▶ **What is being asked**: Check every line of the entries that follow, and copy the ones containing "Table".

▶ **Data to use**:
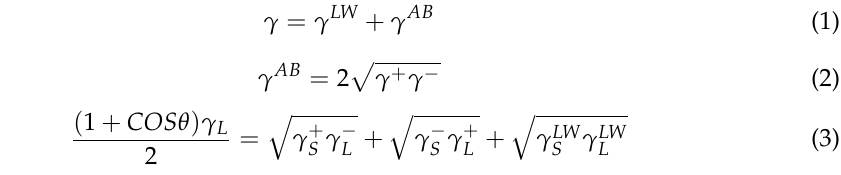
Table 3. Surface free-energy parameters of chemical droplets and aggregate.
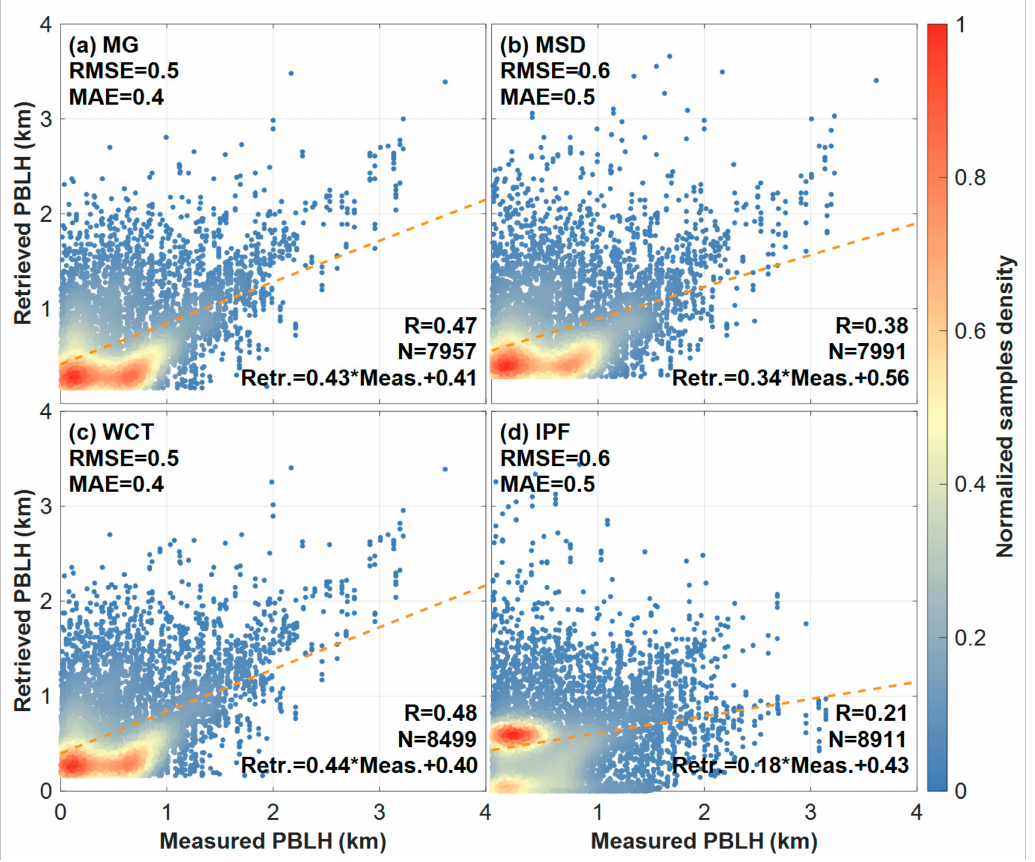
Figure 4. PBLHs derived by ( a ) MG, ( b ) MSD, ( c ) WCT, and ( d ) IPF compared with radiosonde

==

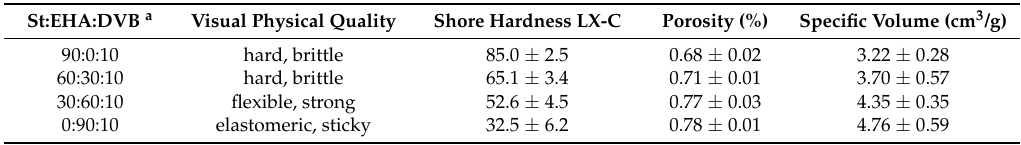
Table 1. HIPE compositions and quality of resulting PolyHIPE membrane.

▶ **Answer to the problem**:
Table 3. Surface free-energy parameters of chemical droplets and aggregate.
Table 1. HIPE compositions and quality of resulting PolyHIPE membrane.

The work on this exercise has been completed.